# Roubaix Bar Tape?



## garciawork (Aug 14, 2008)

Is it good? I had whatever came stock on my Tarmac Elite, and need new tape, I could just go with some DEDA tape, but if the Specialized stuff is actually good, may want to try that. What say you?


----------



## pdainsworth (Jun 6, 2004)

I prefer the S-Wrap. The Roubaix tape feels like velour mixed with tissue paper. I know, it's tough to imagine, but that's the best I can come up with.


----------



## Dr_John (Oct 11, 2005)

> I prefer the S-Wrap. The Roubaix tape feels like velour mixed with tissue paper. I know, it's tough to imagine, but that's the best I can come up with.
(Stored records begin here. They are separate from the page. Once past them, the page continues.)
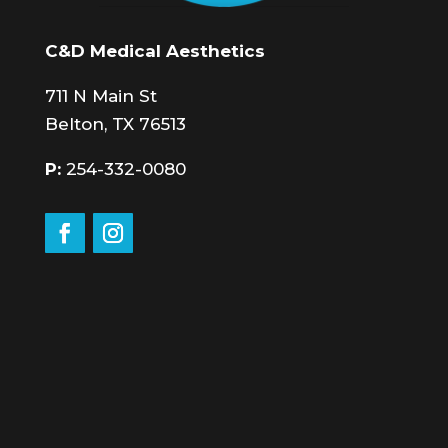
C&D Medical Aesthetics
711 N Main St
Belton, TX 76513
P:
254-332-0080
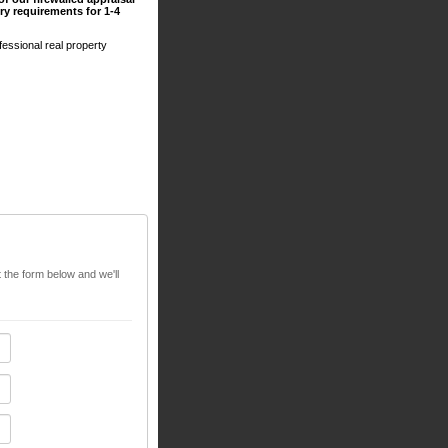
y requirements for 1-4
essional real property
t the form below and we'll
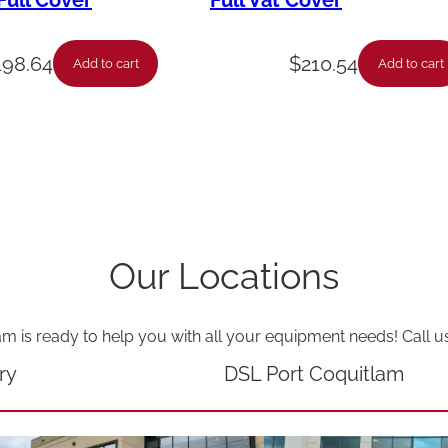
ull Cover
Full Vat Cover
-
W
198.64
$
210.54
Add to cart
Add to cart
e
n
d
y
'
s
Our Locations
T
i
am is ready to help you with all your equipment needs! Call u
m
e
ry
DSL Port Coquitlam
r
-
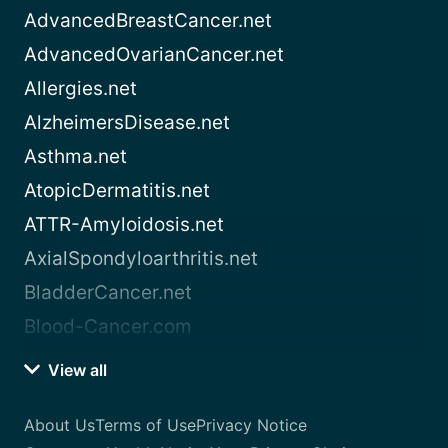
AdvancedBreastCancer.net
AdvancedOvarianCancer.net
Allergies.net
AlzheimersDisease.net
Asthma.net
AtopicDermatitis.net
ATTR-Amyloidosis.net
AxialSpondyloarthritis.net
BladderCancer.net
Blood-Cancer.com
View all
About Us
Terms of Use
Privacy Notice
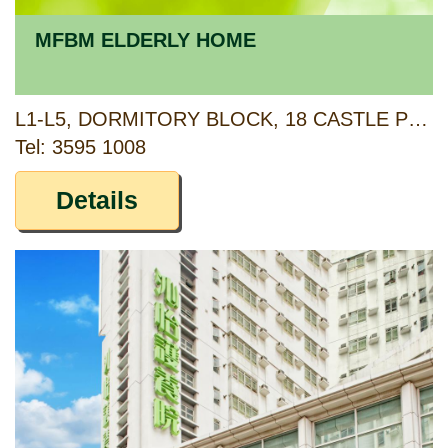
MFBM ELDERLY HOME
L1-L5, DORMITORY BLOCK, 18 CASTLE PEAK ROAD, LAM TEI, TUEN MUN, NEW TERRITORIES
Tel: 3595 1008
Details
+1 I've tried a lot of tapes, but really have grown fond of S-Wrap. I hated the Roubaix tape, and that's a pretty good description.


----------



## tom_h (May 6, 2008)

I've used the Deda and Spec'y Roubaix tape in the last 6 months, and prefer the Roubaix.

IMHO, the Roubaix was a bit thicker, bit more cushioning, and is provided with at least 8" more length. As others pointed out, it has a rougher "Terry cloth" texture, whether you like it or not is personal choice.

The Deda was marginal length, and I had to re-tape to avoid running out. Also, I didn't like the adhesive goo it left behind. 

No experience w/ "S Wrap" tape.

On an upcoming bike build, I'm going to use Fizik Micrrotex ... I like its appearance, but don't yet know what it's like to ride with.

reagrdless, bar tape is an inexpensive consumeable ... no great loss if you don't like it.


----------



## babylou (Jul 13, 2008)

I prefer the rough Roubaix over S Wrap. Love the gel pads too.


----------



## garbec (Mar 3, 2006)

I've used both and like both. I like the feel of the textured Roubaix Tape - white would probably be tough to keep clean. I find the S-Wrap can get a bit slick feeling when wet from sweat on the hot days...


----------